**** THE DATA ****

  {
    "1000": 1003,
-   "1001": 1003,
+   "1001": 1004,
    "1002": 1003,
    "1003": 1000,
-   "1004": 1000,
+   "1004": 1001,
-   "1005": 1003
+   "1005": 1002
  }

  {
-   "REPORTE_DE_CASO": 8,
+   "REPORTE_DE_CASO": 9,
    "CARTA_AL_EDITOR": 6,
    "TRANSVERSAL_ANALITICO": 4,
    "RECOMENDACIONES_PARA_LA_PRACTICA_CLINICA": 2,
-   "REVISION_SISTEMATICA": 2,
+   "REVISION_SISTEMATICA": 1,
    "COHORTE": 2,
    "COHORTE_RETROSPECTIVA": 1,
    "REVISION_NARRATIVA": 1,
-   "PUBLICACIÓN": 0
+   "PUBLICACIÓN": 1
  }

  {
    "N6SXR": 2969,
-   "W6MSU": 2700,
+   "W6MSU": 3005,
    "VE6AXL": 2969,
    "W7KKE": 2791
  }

****
**** THE DATA ****

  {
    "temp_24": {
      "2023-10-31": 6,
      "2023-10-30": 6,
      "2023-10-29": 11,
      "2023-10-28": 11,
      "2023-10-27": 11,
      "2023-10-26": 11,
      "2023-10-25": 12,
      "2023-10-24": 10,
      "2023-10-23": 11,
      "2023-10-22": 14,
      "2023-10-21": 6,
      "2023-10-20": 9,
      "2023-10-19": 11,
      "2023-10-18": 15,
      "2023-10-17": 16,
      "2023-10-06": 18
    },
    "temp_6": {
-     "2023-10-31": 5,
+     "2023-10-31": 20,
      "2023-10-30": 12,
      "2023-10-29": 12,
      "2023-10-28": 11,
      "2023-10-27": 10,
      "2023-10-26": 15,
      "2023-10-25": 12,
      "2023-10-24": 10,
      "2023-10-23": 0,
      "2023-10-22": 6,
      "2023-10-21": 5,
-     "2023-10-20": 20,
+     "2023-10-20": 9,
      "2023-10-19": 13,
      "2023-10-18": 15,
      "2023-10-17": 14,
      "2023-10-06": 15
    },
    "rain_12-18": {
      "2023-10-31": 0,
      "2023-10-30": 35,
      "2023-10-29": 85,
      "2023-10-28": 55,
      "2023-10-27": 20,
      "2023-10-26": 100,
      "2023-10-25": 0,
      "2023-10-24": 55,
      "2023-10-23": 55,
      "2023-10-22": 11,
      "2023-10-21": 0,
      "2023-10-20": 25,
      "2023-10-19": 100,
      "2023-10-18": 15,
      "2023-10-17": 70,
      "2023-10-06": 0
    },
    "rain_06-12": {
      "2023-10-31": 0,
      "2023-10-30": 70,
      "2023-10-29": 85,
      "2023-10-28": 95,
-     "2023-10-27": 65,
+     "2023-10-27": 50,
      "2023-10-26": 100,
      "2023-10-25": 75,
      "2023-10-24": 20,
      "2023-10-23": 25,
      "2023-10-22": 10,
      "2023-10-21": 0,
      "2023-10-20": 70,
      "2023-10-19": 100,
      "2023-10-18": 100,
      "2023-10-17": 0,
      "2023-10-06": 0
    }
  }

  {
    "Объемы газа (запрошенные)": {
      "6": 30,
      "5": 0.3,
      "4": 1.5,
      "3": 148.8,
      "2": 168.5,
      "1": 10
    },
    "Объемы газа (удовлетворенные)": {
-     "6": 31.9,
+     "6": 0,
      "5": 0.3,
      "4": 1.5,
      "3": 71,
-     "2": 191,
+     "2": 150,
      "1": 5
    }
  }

****

• **TASK TO COMPLETE**: From the records above, pull every line that has the string "газа" and copy it.

• **ANSWER SPACE**:
    "Объемы газа (запрошенные)": {
    "Объемы газа (удовлетворенные)": {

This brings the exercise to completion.